For my monthly column at Expat Focus, I addressed what “home” and “normal” means to me now. I do hope you’ll take a moment to follow the link and give your own thoughts.

The New “Normal” Is Really Kinda Strange

When I re-read my article after it posted, I couldn’t help thinking about a guest post last year, by writer Kayla Washko. If you didn’t read Kayla Washko’s essay, “The Moment You Become a Different Person Abroad“, I recommend it.

travel Africa mousebirds
A flock of mousebirds devouring an apple on a spike.
travel Africa lovebirds
Lovebird on my black oil sunflower feeder in Pretoria, South Africa

Have you lived in more than one place that became “home”, readers? Did something odd become your “new normal? I’d love to know your own thoughts on how it changed you.

Love, Marla

travel America Pennsylvania green
Our home in Pennsylvania. Summer green.

5 thoughts on “There’s No Place Like Home…or “Home” What’s Your New Normal?

  1. As you know, I have lived in MANY places – some of them temporarily, some of them more permanent. What made them ‘home’ I do not know. I know it wasn’t time, because I became fondly attached to temporary homes, but never really bonded with placed I lived for almost a year. For me it has always been a mutable thing, sometimes about geography, but more often it was about the people I came to care for (or not).

    I think for Mom, it was always about her church home. IF she found a group of kindred spirits in a house of worship who also frequented the coffee shops and grocery stores where she stopped, she found a home, however temporary everywhere she went.

    Marla, you make yourself at home among strangers in the most amazing way – you have always been able to establish friendships wherever you went. This is why you will always be able to make a new home wherever you land, be it in Africa, or the House at Pooh Corner:

    I encourage you to read pages 9-11, in which Eyeore explains to Christopher Robin that he has lost his house, recently built… and remember the extremely late-night conversation we had one night so long ago, reading it over the phone and laughing until we cried.

  2. Home used to be where I grew up.
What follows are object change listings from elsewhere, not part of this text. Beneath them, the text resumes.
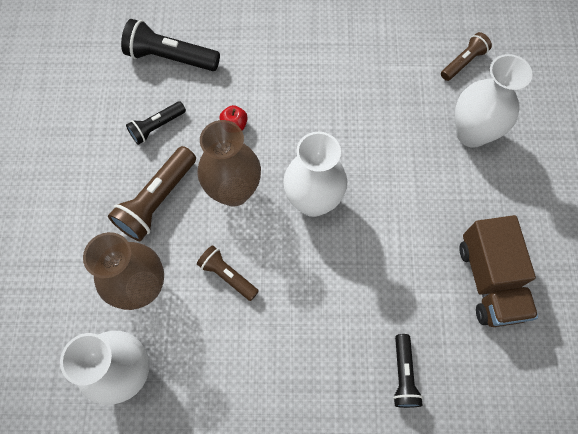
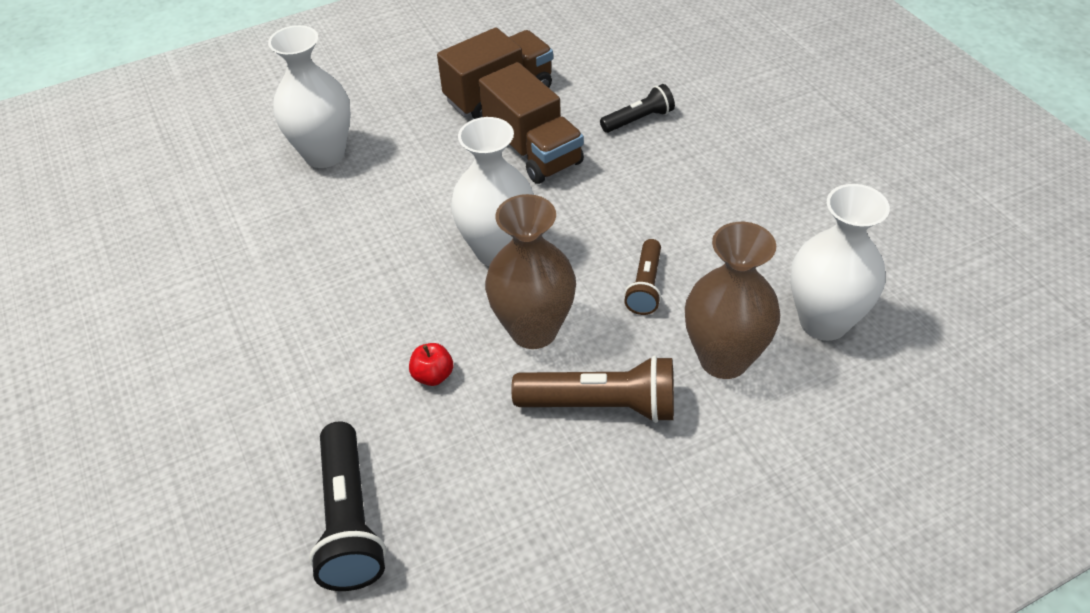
camera: 115 degrees left, 20 degrees down
black flashlight [126,101,186,145] -> none
brown flashlight [441,32,492,81] -> none
none -> brown truck [479,62,584,184]

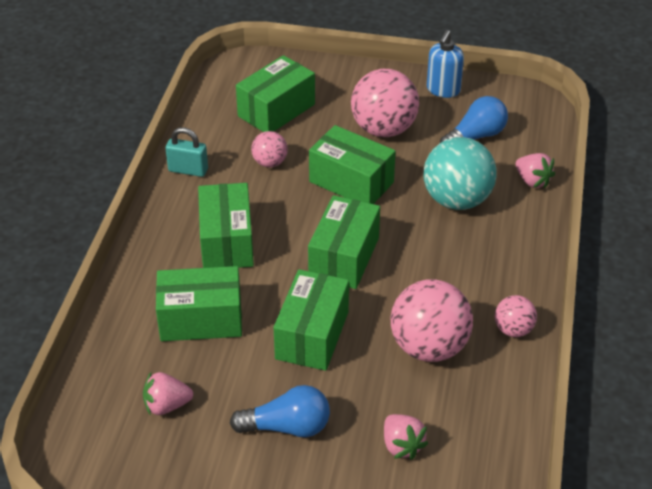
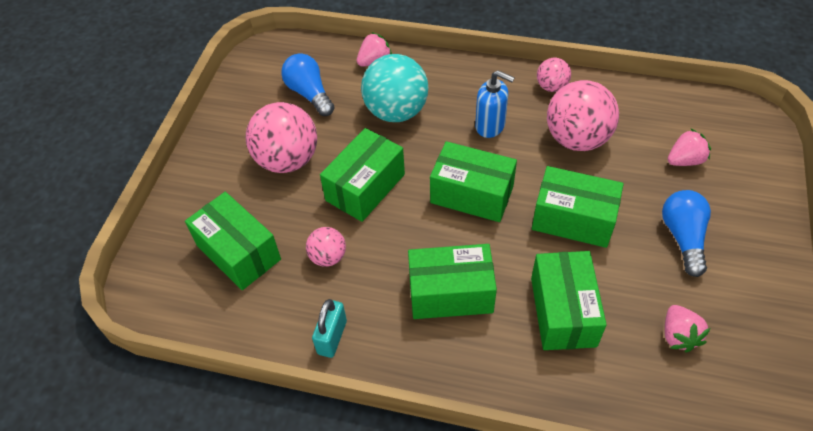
camera: 85 degrees left, 10 degrees up
blue soap dispenser [427,30,464,98] -> blue soap dispenser moved to [475,70,515,138]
Not that I don’t call it ‘home’, but it really isn’t anymore. I’ve had my home when I was in college, my home when I was working as an adult, I even had a second college home later in life. But now my home is where my husband is. It doesn’t matter what city, doesn’t matter if we are traveling, or just down the street in town we live in, where my husband is, that is home.

    Miss seeing you at SCWC Marla. that is another safe home.

  3. Ditto on Pierr’s comment. “Home” can be anywhere because home is a feeling, not a place!
    Miss you sis.

  4. Good questions. Dorothy had th Ruby Slippers. As long as she had them on her feet she always had “the power to go back home.” These days I don’t seem to long for ‘back home’ (and not to be the spoiler but Dorothy never really left hers).’ My normal is creating a nest wherever I am, one that feels cozy, safe and simple. A place where I can open, be myself safely and totally – express all. Home is with me. I make a home of myself.